---------- DATA FOR THIS EXERCISE

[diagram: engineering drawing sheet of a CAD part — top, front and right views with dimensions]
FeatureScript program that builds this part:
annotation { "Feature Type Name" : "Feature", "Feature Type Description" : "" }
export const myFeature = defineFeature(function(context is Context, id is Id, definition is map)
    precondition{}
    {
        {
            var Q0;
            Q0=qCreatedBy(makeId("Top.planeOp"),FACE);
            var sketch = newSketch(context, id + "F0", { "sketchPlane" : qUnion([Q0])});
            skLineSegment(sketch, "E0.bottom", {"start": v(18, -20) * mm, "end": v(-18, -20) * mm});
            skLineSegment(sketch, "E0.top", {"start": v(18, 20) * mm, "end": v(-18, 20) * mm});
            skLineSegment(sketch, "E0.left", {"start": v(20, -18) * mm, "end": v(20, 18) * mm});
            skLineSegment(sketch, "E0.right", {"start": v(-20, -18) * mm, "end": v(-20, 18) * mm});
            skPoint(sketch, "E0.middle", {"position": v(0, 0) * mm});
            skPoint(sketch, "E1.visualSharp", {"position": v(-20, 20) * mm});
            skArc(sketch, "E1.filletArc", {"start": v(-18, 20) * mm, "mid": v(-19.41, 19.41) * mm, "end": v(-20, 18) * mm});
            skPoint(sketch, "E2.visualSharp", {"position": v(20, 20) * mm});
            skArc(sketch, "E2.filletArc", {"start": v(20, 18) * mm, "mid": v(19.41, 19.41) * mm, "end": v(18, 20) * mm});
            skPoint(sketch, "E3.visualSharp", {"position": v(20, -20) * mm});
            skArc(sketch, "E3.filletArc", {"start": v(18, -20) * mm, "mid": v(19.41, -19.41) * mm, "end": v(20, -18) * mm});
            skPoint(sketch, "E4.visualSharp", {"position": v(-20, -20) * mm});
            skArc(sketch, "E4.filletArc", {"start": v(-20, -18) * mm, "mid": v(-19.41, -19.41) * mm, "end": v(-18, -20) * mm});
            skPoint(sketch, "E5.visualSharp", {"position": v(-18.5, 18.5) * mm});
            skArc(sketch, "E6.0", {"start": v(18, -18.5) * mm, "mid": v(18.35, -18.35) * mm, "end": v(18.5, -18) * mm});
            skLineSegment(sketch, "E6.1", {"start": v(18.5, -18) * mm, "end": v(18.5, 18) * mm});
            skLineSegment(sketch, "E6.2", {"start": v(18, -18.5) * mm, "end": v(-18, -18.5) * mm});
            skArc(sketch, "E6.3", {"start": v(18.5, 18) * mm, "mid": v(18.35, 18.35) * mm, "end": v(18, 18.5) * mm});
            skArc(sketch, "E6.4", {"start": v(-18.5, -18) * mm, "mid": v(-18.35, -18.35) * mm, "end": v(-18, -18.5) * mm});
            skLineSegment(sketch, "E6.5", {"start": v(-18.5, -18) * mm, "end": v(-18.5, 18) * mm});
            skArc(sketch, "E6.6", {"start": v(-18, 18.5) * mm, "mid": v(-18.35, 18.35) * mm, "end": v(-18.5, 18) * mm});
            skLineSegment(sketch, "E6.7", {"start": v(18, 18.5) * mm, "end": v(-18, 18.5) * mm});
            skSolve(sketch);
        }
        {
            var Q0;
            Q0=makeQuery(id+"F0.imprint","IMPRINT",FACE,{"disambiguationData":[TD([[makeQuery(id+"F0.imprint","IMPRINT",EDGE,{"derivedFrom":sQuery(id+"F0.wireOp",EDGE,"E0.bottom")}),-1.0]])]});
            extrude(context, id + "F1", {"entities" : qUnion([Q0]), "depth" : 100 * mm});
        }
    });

--------------------

* PROBLEM DETAILS *
Reproduce the items word for word, starting at their first line and ending at the line that contains "v(-18.5, 18.5) *". Include both of those lines.

* FULL ANSWER *
[diagram: engineering drawing sheet of a CAD part — top, front and right views with dimensions]
FeatureScript program that builds this part:
annotation { "Feature Type Name" : "Feature", "Feature Type Description" : "" }
export const myFeature = defineFeature(function(context is Context, id is Id, definition is map)
    precondition{}
    {
        {
            var Q0;
            Q0=qCreatedBy(makeId("Top.planeOp"),FACE);
            var sketch = newSketch(context, id + "F0", { "sketchPlane" : qUnion([Q0])});
            skLineSegment(sketch, "E0.bottom", {"start": v(18, -20) * mm, "end": v(-18, -20) * mm});
            skLineSegment(sketch, "E0.top", {"start": v(18, 20) * mm, "end": v(-18, 20) * mm});
            skLineSegment(sketch, "E0.left", {"start": v(20, -18) * mm, "end": v(20, 18) * mm});
            skLineSegment(sketch, "E0.right", {"start": v(-20, -18) * mm, "end": v(-20, 18) * mm});
            skPoint(sketch, "E0.middle", {"position": v(0, 0) * mm});
            skPoint(sketch, "E1.visualSharp", {"position": v(-20, 20) * mm});
            skArc(sketch, "E1.filletArc", {"start": v(-18, 20) * mm, "mid": v(-19.41, 19.41) * mm, "end": v(-20, 18) * mm});
            skPoint(sketch, "E2.visualSharp", {"position": v(20, 20) * mm});
            skArc(sketch, "E2.filletArc", {"start": v(20, 18) * mm, "mid": v(19.41, 19.41) * mm, "end": v(18, 20) * mm});
            skPoint(sketch, "E3.visualSharp", {"position": v(20, -20) * mm});
            skArc(sketch, "E3.filletArc", {"start": v(18, -20) * mm, "mid": v(19.41, -19.41) * mm, "end": v(20, -18) * mm});
            skPoint(sketch, "E4.visualSharp", {"position": v(-20, -20) * mm});
            skArc(sketch, "E4.filletArc", {"start": v(-20, -18) * mm, "mid": v(-19.41, -19.41) * mm, "end": v(-18, -20) * mm});
            skPoint(sketch, "E5.visualSharp", {"position": v(-18.5, 18.5) * mm});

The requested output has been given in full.